The United States Department of Justice Tax Division and the I.R.S. have been ramping up an intense crackdown on offshore tax evasion, and while new budget cuts have vastly reduced I.R.S. resources, the cutbacks are having no effect on I.R.S. enforcement initiatives in this area.
At present, the U.S. government’s reach has extended far beyond Switzerland, where the Department of Justice is pursuing criminal investigations against a dozen Swiss banks and is engaged in a settlement program with an additional 100 banks that will enable the banks to avoid criminal prosecution. Jurisdictions of note include India, Liechtenstein, Luxemburg, Barbados, Hong Kong, Singapore, and Israel (where Bank Leumi recently entered into a Deferred Prosecution Agreement with the Department of Justice, paid a penalty of $270 billion, and agreed to identify numerous U.S. account holders to the I.R.S.). In addition, the U.S. government is pursuing investigations in various jurisdictions that have not yet been made public.
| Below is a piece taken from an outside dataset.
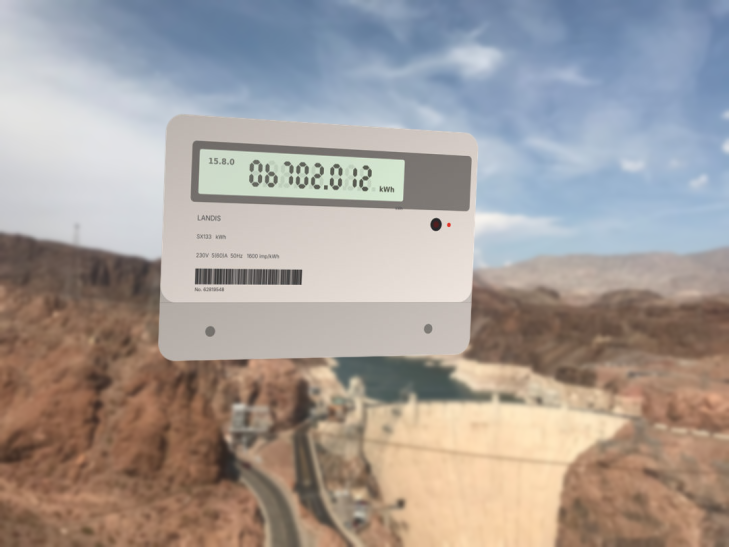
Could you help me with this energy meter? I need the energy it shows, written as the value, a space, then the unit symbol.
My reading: 6702.012 kWh
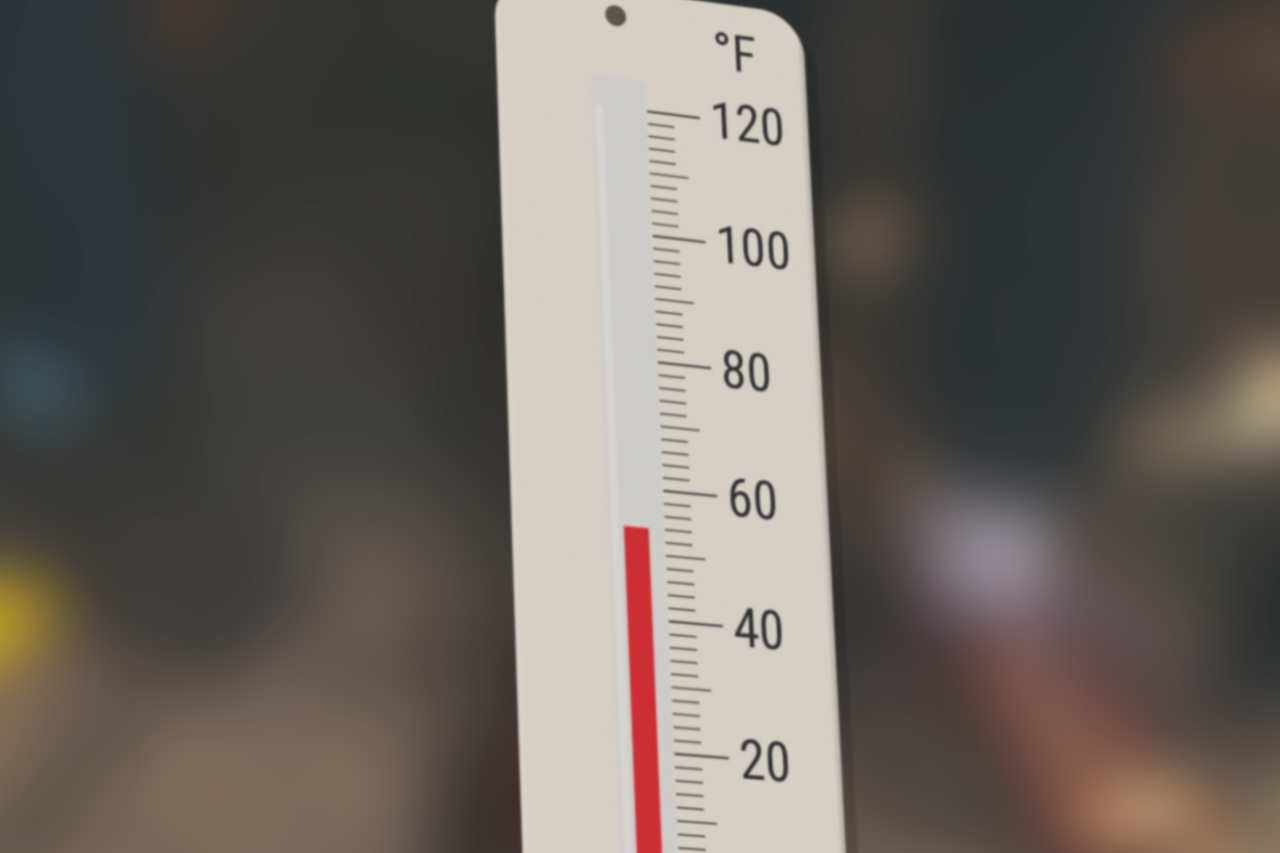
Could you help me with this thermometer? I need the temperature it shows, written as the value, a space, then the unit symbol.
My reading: 54 °F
As alluded to above, there are fourteen active federal grand jury investigations involving foreign banking institutions, and the Department of Justice has begun an amnesty program through which Swiss banks may disclose their roles in aiding tax evasion. BSI SA became the first participant in this program, agreeing to pay a $211 million penalty and turn over U.S. account holders’ identities in order to escape criminal charges. Further, F.A.T.C.A. legislation now operational mandates that a foreign financial institution identify and reveal American depositors – both individuals and entities – to the I.R.S. or suffer a 30% withholding on U.S. source withholdable and pass-through payments, including gain proceeds, in the event of non-participation. Taken together, the foregoing will result in the eventual disclosure of several thousand taxpayer identities to the I.R.S.